To use the llama-cpp language model, you should install the required python library pip install llama-cpp-python. A path to the Llama model must be provided. For more details, check out the llama-cpp project.

llm:
type: "llamacpp"
model_path: "/path/to/model.bin"
temperature: 0.7

Other LLM providers

If you want to use a different LLM provider, you can specify the name of the provider in the llm.type property accoring to this mapping.

Configuring an embeddings provider

The embeddings provider can be configured using the embeddings property of each component. The embeddings.type property specifies the embeddings provider to use.

config.yml
pipeline:
- name: "LLMIntentClassifier"
embeddings:
type: "cohere"

The above configuration specifies that the LLMIntentClassifier should use the Cohere embeddings provider rather than OpenAI.

Only Some Components need Embeddings

Not every component uses embeddings. For example, the ContextualResponseRephraser component does not use embeddings. For these components, no embeddings property is needed.

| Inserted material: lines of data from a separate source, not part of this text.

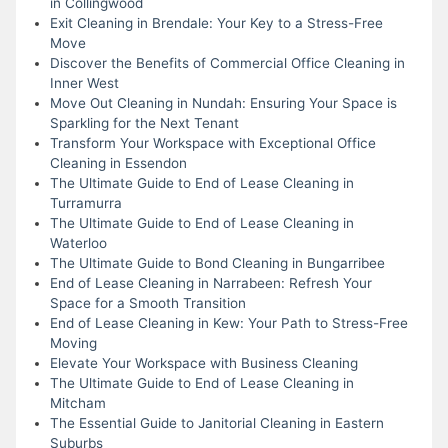
in Collingwood
Exit Cleaning in Brendale: Your Key to a Stress-Free
Move
Discover the Benefits of Commercial Office Cleaning in
Inner West
Move Out Cleaning in Nundah: Ensuring Your Space is
Sparkling for the Next Tenant
Transform Your Workspace with Exceptional Office
Cleaning in Essendon
The Ultimate Guide to End of Lease Cleaning in
Turramurra
The Ultimate Guide to End of Lease Cleaning in
Waterloo
The Ultimate Guide to Bond Cleaning in Bungarribee
End of Lease Cleaning in Narrabeen: Refresh Your
Space for a Smooth Transition
End of Lease Cleaning in Kew: Your Path to Stress-Free
Moving
Elevate Your Workspace with Business Cleaning
The Ultimate Guide to End of Lease Cleaning in
Mitcham
The Essential Guide to Janitorial Cleaning in Eastern
Suburbs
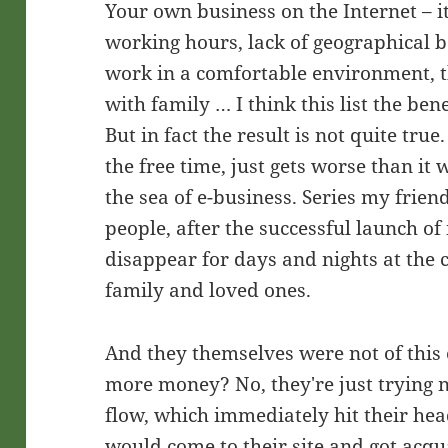
Your own business on the Internet – it'
working hours, lack of geographical b
work in a comfortable environment, t
with family … I think this list the be
But in fact the result is not quite t
the free time, just gets worse than it
the sea of e-business. Series my frien
people, after the successful launch of
disappear for days and nights at the 
family and loved ones.
And they themselves were not of this
more money? No, they're just trying 
flow, which immediately hit their he
would come to their site and got acq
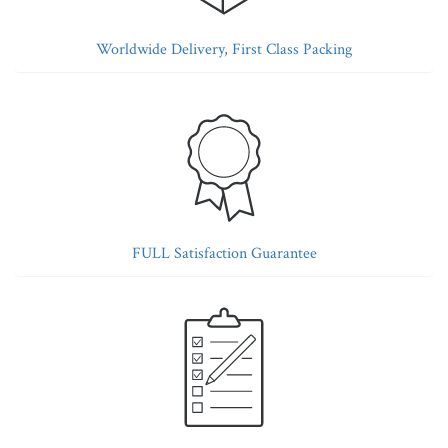
Worldwide Delivery, First Class Packing
FULL Satisfaction Guarantee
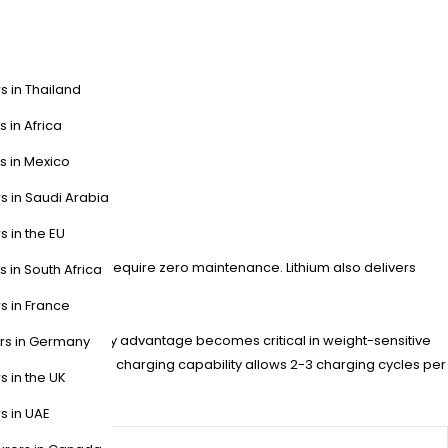
s in Thailand
s in Africa
s in Mexico
s in Saudi Arabia
s in the EU
vs. 8+ hours) and require zero maintenance. Lithium also delivers
s in South Africa
s in France
. The energy density advantage becomes critical in weight-sensitive
ers in Germany
perators, the rapid charging capability allows 2-3 charging cycles per
s in the UK
s in UAE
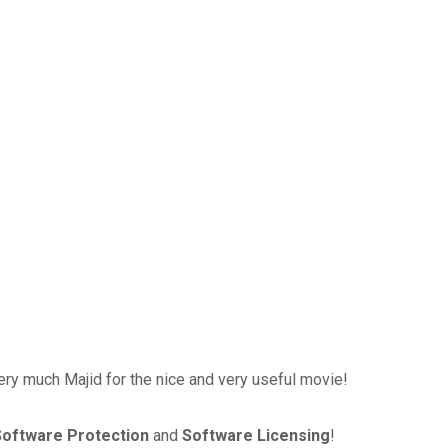
ry much Majid for the nice and very useful movie!
Software Protection
and
Software Licensing
!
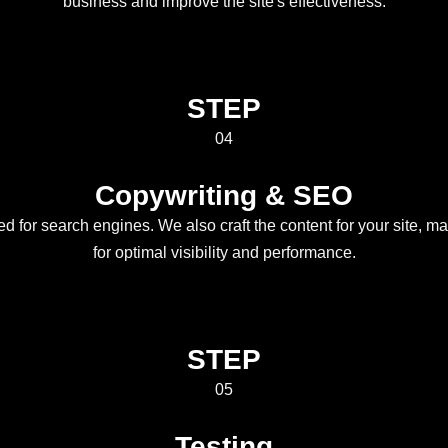
business and improve the site's effectiveness.
STEP
04
Copywriting & SEO
ed for search engines. We also craft the content for your site, m
for optimal visibility and performance.
STEP
05
Testing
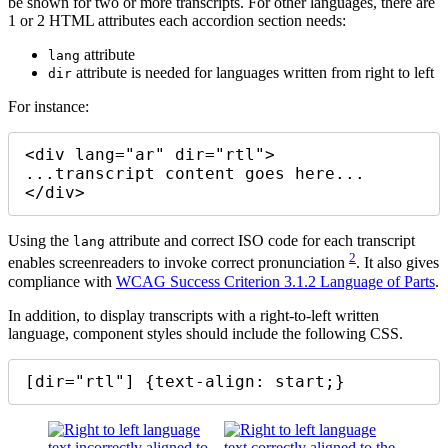
be shown for two or more transcripts. For other languages, there are
1 or 2 HTML attributes each accordion section needs:
attribute
lang
attribute is needed for languages written from right to left
dir
For instance:
<div lang="ar" dir="rtl">

...transcript content goes here...

</div>
Using the
attribute and correct ISO code for each transcript
lang
2
enables screenreaders to invoke correct pronunciation
. It also gives
compliance with
WCAG Success Criterion 3.1.2 Language of Parts
.
In addition, to display transcripts with a right-to-left written
language, component styles should include the following CSS.
[dir="rtl"] {text-align: start;}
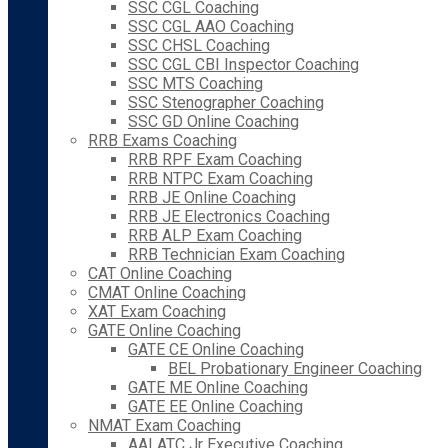
SSC CGL Coaching
SSC CGL AAO Coaching
SSC CHSL Coaching
SSC CGL CBI Inspector Coaching
SSC MTS Coaching
SSC Stenographer Coaching
SSC GD Online Coaching
RRB Exams Coaching
RRB RPF Exam Coaching
RRB NTPC Exam Coaching
RRB JE Online Coaching
RRB JE Electronics Coaching
RRB ALP Exam Coaching
RRB Technician Exam Coaching
CAT Online Coaching
CMAT Online Coaching
XAT Exam Coaching
GATE Online Coaching
GATE CE Online Coaching
BEL Probationary Engineer Coaching
GATE ME Online Coaching
GATE EE Online Coaching
NMAT Exam Coaching
AAI ATC Jr Executive Coaching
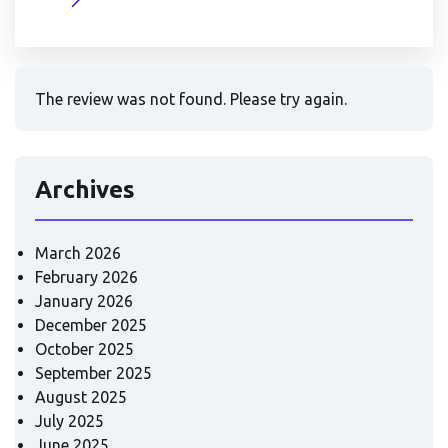
The review was not found. Please try again.
Archives
March 2026
February 2026
January 2026
December 2025
October 2025
September 2025
August 2025
July 2025
June 2025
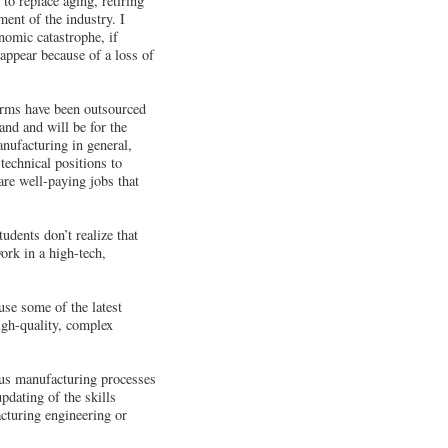
o replace aging, retiring
ent of the industry. I
nomic catastrophe, if
appear because of a loss of
firms have been outsourced
and and will be for the
anufacturing in general,
technical positions to
re well-paying jobs that
udents don’t realize that
ork in a high-tech,
se some of the latest
igh-quality, complex
ous manufacturing processes
updating of the skills
acturing engineering or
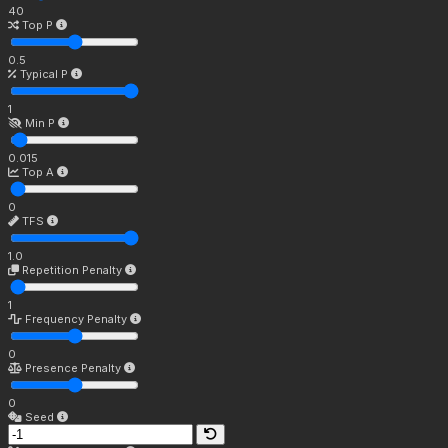
40
Top P
0.5
Typical P
1
Min P
0.015
Top A
0
TFS
1.0
Repetition Penalty
1
Frequency Penalty
0
Presence Penalty
0
Seed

The following embeddings providers are supported:

OpenAI

Default embeddings. Requires the OPENAI_API_KEY environment variable to be set. The model cam be configured as an optional parameter

embeddings:
type: "openai"
model: "text-embedding-ada-002"

Cohere

Embeddings from Cohere. Requires the python package for cohere to be installed, e.g. uing pip install cohere. The COHERE_API_KEY environment variable must be set. The model can be configured as an optional parameter.

embeddings:
type: "cohere"
model: "embed-english-v2.0"

spaCy

The spacy embeddings provider uses en_core_web_sm model to generate embeddings. The model needs to be installed separately, e.g. using python -m spacy download en_core_web_sm.

embeddings:
type: "spacy"

Vertex AI

To use Vertex AI you need to install pip install google-cloud-aiplatform The credentials for Vertex AI can be configured as described in the google auth documentation.

embeddings:
type: "vertexai"
model_name: "textembedding-gecko"

Hugging Face Hub

The Hugging Face Hub embeddings provider uses models from Hugging Face. It requires additional packages to be installed: pip install huggingface_hub. The environment variable HUGGINGFACEHUB_API_TOKEN needs to be set to a valid API token.

embeddings:
type: "huggingface_hub"
repo_id: "sentence-transformers/all-mpnet-base-v2"
task: "feature-extraction"

llama-cpp

To use the llama-cpp embeddings, you should install the required python library pip install llama-cpp-python. A path to the Llama model must be provided. For more details, check out the llama-cpp project.

embeddings:
type: "llamacpp"
model_path: "/path/to/model.bin"

Huggingface

The embedding types huggingface, huggingface_instruct and huggingface_bge can be used to locally run models from Huggingface. They are intended for different kinds of embedding models. For the following models, please refer to the documentation of Sentence Transformers library to see the list of available parameters. Here's how to configure each of these:

  • huggingface: Hugging Face Sentence-Transformer embedding models. As a prerequisite, you should install the sentence_transformers python package.
embeddings:
type: "huggingface"
model_name: "sentence-transformers/all-mpnet-base-v2"
model_kwargs:
device: "cpu"
encode_kwargs:
normalize_embeddings: True
  • huggingface_instruct: Huggingface instruct embedding models. You should have the sentence_transformers and InstructorEmbedding python packages installed.
embeddings:
type: "huggingface_instruct"
model_name: "hkunlp/instructor-large"
model_kwargs:
device: "cpu"
encode_kwargs:
normalize_embeddings: True
  • huggingface_bge: BGE models are currently one of the best open source embedding models (according to the MTEB leaderboards) It requires the installation of sentence_transformers python package.
embeddings:
type: "huggingface_bge"
model_name: "BAAI/bge-small-en-v1.5"
model_kwargs:
device: "cpu"
encode_kwargs:
normalize_embeddings: True

FAQ

Does OpenAI use my data to train their models?

No. OpenAI does not use your data to train their models. From their website:

Data submitted through the OpenAI API is not used to train OpenAI models or improve OpenAI's service offering.